(Before-and-after change data)
——

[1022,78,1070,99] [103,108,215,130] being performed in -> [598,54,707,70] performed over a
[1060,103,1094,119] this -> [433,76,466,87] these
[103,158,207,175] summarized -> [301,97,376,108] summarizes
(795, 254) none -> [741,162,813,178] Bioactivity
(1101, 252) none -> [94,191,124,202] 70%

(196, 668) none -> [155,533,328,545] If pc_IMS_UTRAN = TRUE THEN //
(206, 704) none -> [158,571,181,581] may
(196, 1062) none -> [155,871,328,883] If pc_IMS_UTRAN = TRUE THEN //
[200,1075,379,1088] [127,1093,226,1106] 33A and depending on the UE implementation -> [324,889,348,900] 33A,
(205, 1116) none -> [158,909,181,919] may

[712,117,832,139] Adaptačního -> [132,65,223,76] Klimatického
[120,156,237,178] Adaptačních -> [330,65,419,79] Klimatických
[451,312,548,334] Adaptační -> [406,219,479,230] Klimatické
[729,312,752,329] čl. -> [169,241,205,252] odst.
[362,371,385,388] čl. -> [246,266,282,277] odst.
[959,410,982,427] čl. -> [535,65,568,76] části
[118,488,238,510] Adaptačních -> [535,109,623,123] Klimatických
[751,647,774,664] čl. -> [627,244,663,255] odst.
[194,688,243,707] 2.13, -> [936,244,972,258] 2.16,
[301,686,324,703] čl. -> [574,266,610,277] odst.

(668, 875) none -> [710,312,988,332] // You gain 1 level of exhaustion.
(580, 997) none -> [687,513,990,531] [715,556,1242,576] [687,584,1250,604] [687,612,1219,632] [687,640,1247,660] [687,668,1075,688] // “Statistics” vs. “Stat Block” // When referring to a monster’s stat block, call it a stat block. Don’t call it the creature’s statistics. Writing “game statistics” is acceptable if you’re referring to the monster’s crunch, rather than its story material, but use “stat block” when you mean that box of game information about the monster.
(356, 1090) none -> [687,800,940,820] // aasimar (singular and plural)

——

(WHAT YOU ARE ASKED TO DO):
Copy exactly the lines that begin with the one containing "(205, 1116) none -> [158,909,181,919] may" and continue to the end of the records, both included, and nothing more.

(WRITTEN ANSWER):
(205, 1116) none -> [158,909,181,919] may

[712,117,832,139] Adaptačního -> [132,65,223,76] Klimatického
[120,156,237,178] Adaptačních -> [330,65,419,79] Klimatických
[451,312,548,334] Adaptační -> [406,219,479,230] Klimatické
[729,312,752,329] čl. -> [169,241,205,252] odst.
[362,371,385,388] čl. -> [246,266,282,277] odst.
[959,410,982,427] čl. -> [535,65,568,76] části
[118,488,238,510] Adaptačních -> [535,109,623,123] Klimatických
[751,647,774,664] čl. -> [627,244,663,255] odst.
[194,688,243,707] 2.13, -> [936,244,972,258] 2.16,
[301,686,324,703] čl. -> [574,266,610,277] odst.

(668, 875) none -> [710,312,988,332] // You gain 1 level of exhaustion.
(580, 997) none -> [687,513,990,531] [715,556,1242,576] [687,584,1250,604] [687,612,1219,632] [687,640,1247,660] [687,668,1075,688] // “Statistics” vs. “Stat Block” // When referring to a monster’s stat block, call it a stat block. Don’t call it the creature’s statistics. Writing “game statistics” is acceptable if you’re referring to the monster’s crunch, rather than its story material, but use “stat block” when you mean that box of game information about the monster.
(356, 1090) none -> [687,800,940,820] // aasimar (singular and plural)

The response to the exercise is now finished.